Well, he'd have his first look at the Pamillon grave in the morning, Joe thought, drifting off to sleep. And who knew what he and Dulcie and Kit would find?

He'd barely closed his eyes when he blinked suddenly awake, staring into the first light of dawn filtering in through the accordion shades. Rolling over, he looked at the clock-and came wide awake. Six bells. Dulcie would pitch a fit. He'd said he'd meet her and Kit before daylight-it was a long run up the hills to the Pamillon estate. Padding lightly across the bed, trying not to wake Mike, and only momentarily waking Rock, who sighed and rolled over, Joe fled down the hall, up the stairs to Clyde 's study, and onto the desk. Leaping to a rafter, he was through his cat door and into his tower-and smack into the stern faces of two scowling lady cats.

There they sat, chill and austere, coolly assessing him, their paws together, their ears at half-mast, regarding him as they would a rude and misbehaving kitten.

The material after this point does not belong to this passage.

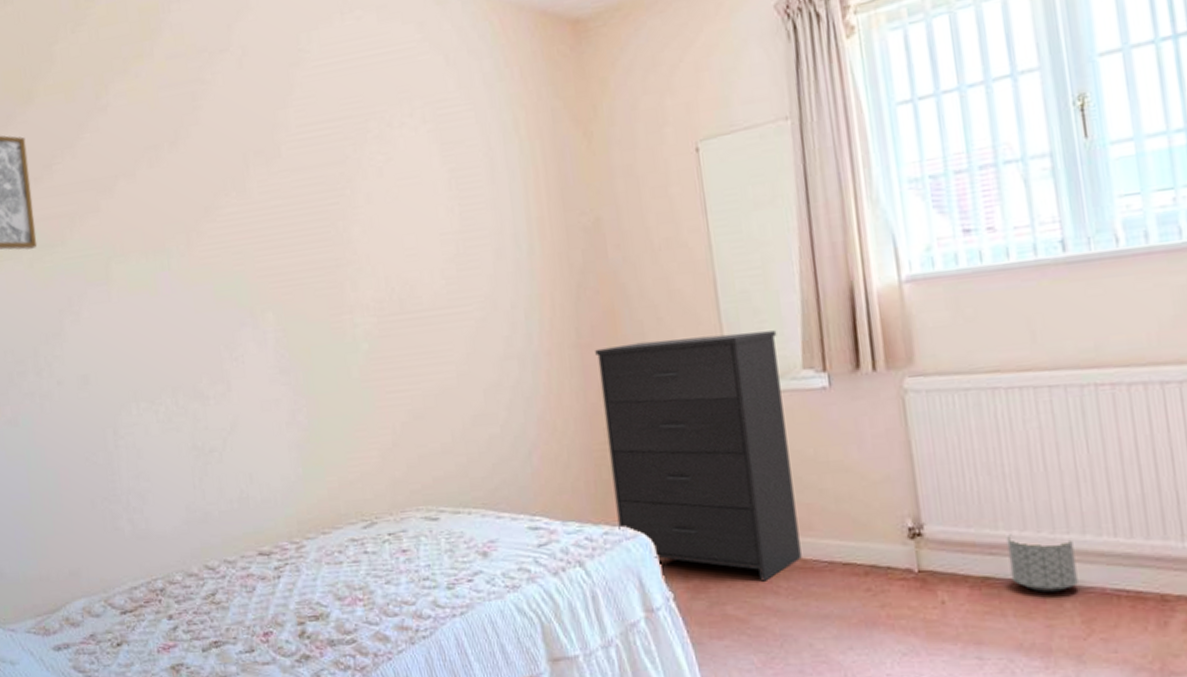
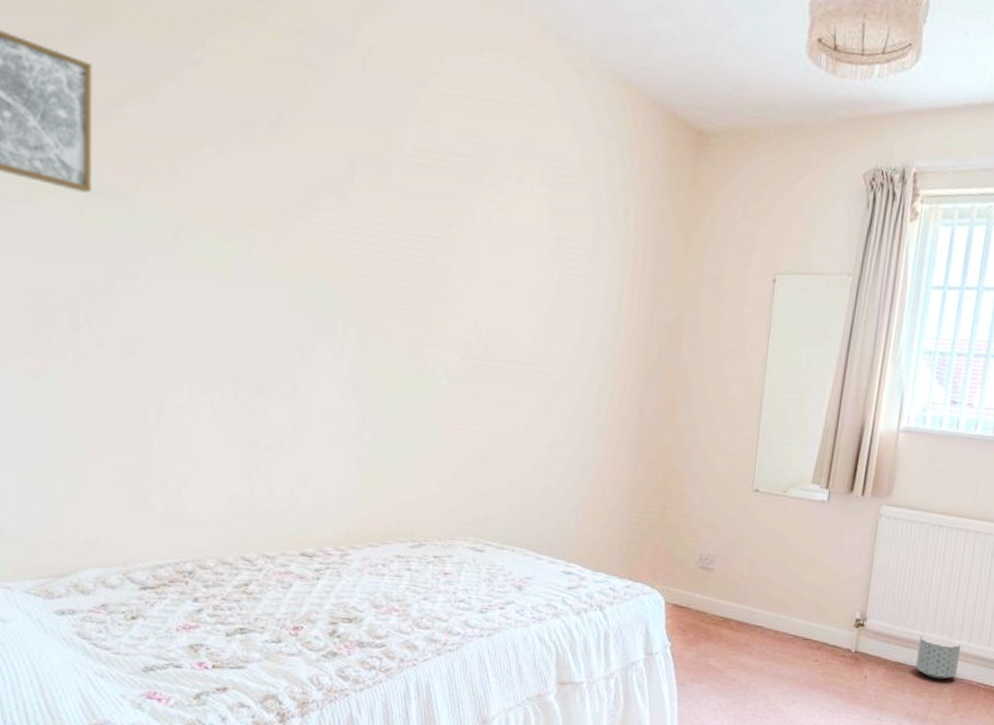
dresser: present [595,330,802,582] -> none [639,431,800,644]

"Overslept?" Dulcie said. Her sleek, brown-striped tabby coat was immaculately groomed, every hair in place, her green eyes piercing him. Beside her, Kit's long tortoiseshell fur was every which way, as if she'd had no time to groom. Kit looked at him just as impatiently as Dulcie had, lashing her fluffy tail.

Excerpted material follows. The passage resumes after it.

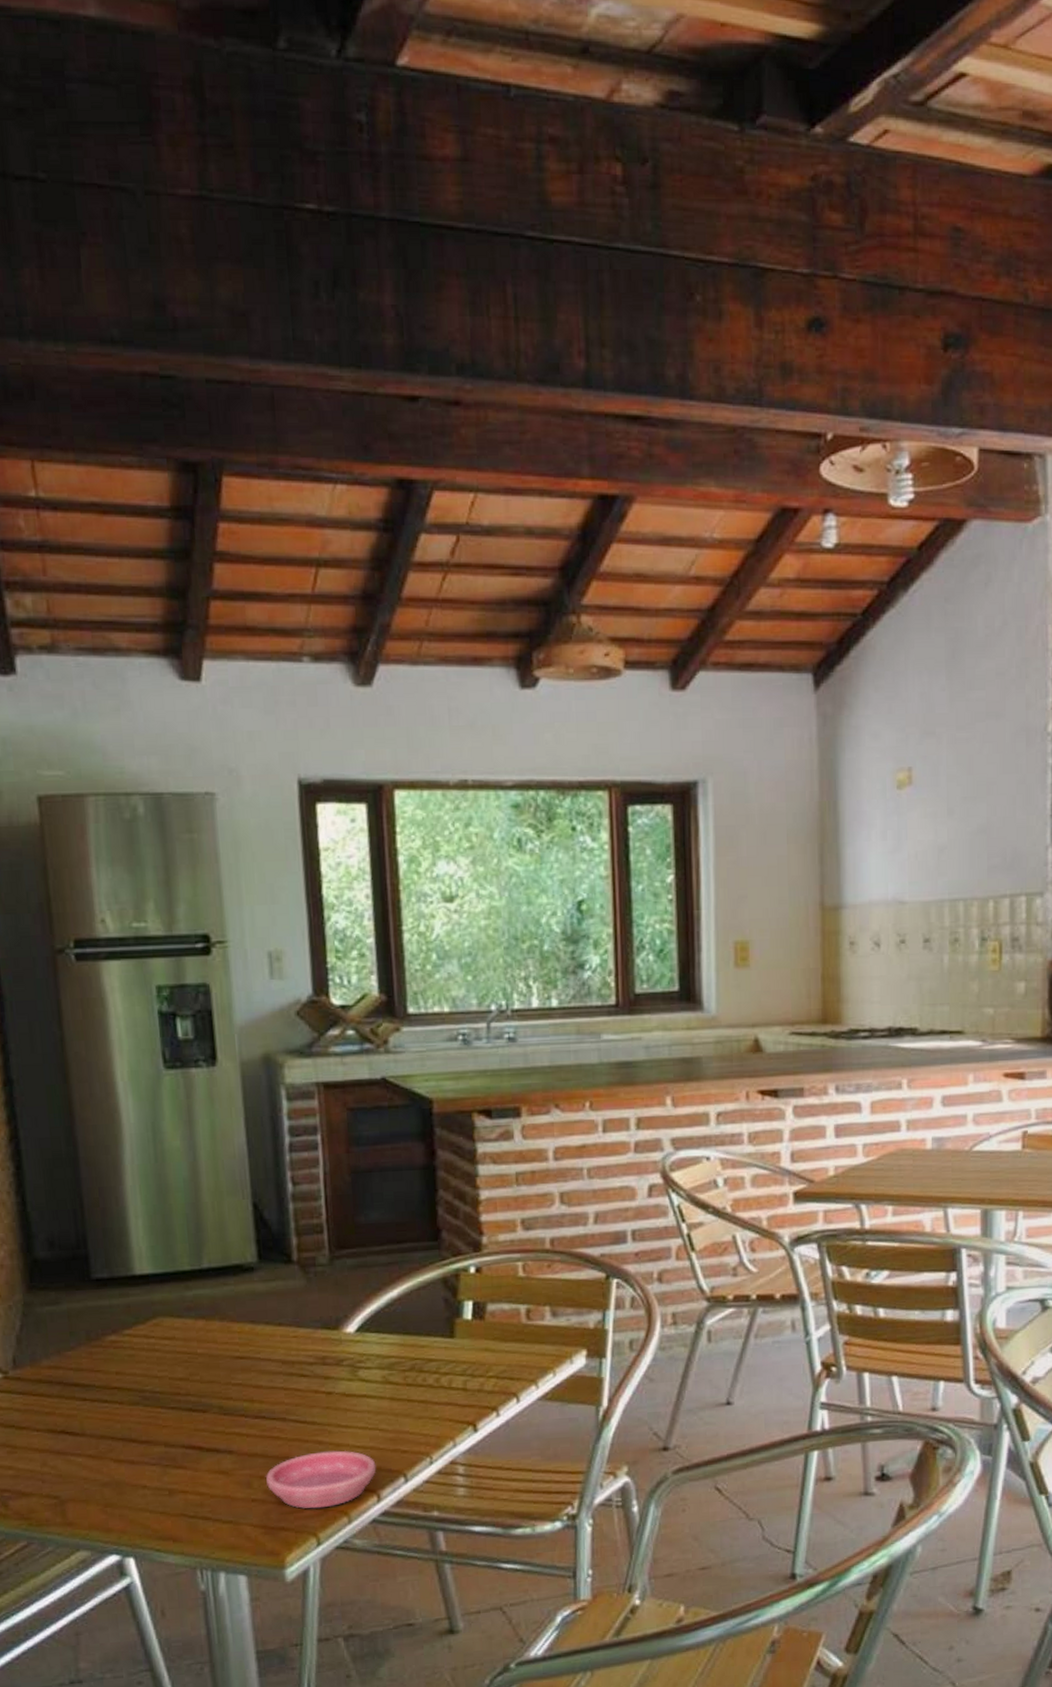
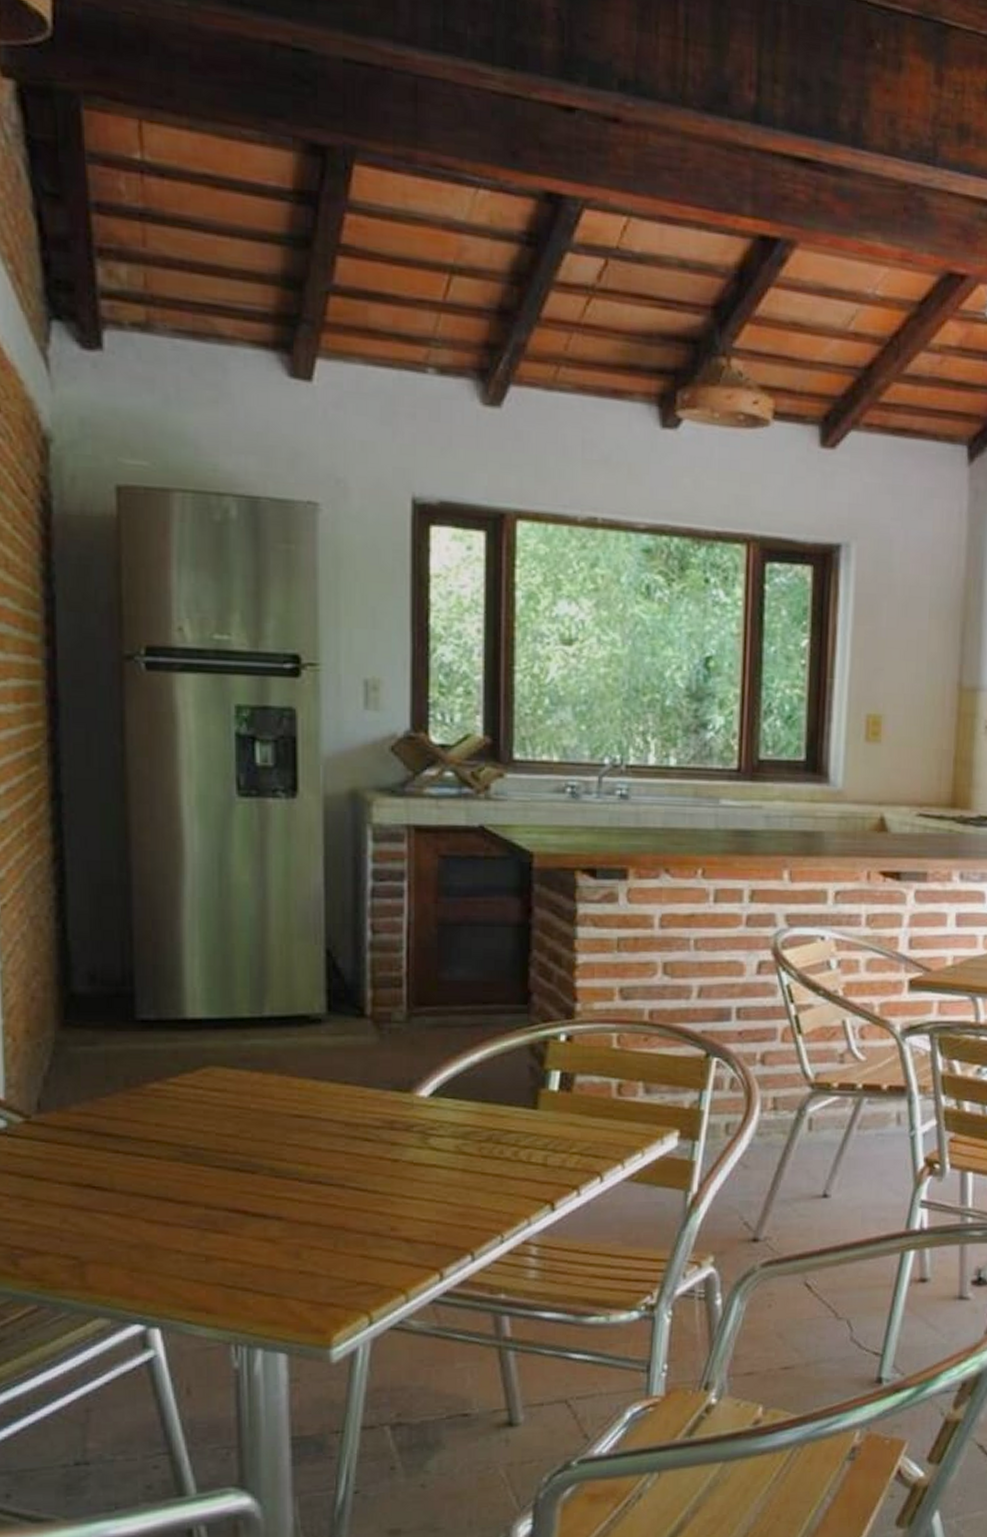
saucer: present [265,1450,377,1509] -> none [316,1223,441,1285]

He thought of all kinds of excuses: that he'd overslept because he wasn't used to sleeping in the guest room, wasn't used to sleeping with a stranger whose snores were different from Clyde 's. But neither lady looked patient enough to listen to the shortest explanation, their twin stares said, We've been waiting an hour. The sun's nearly up! Come on, Joe. Move it!

Sheepishly he slipped past them and out through the tower window to the shingled roof and took off fast across the rooftops, Dulcie and Kit running beside him.

At Ocean Avenue they scrambled down a honeysuckle vine, crossed the empty eastbound lane, and turned to race up Ocean's wide, grassy median beneath the dark shelter of its eucalyptus and cypress trees, heading for the open hills, heading for the unidentified grave.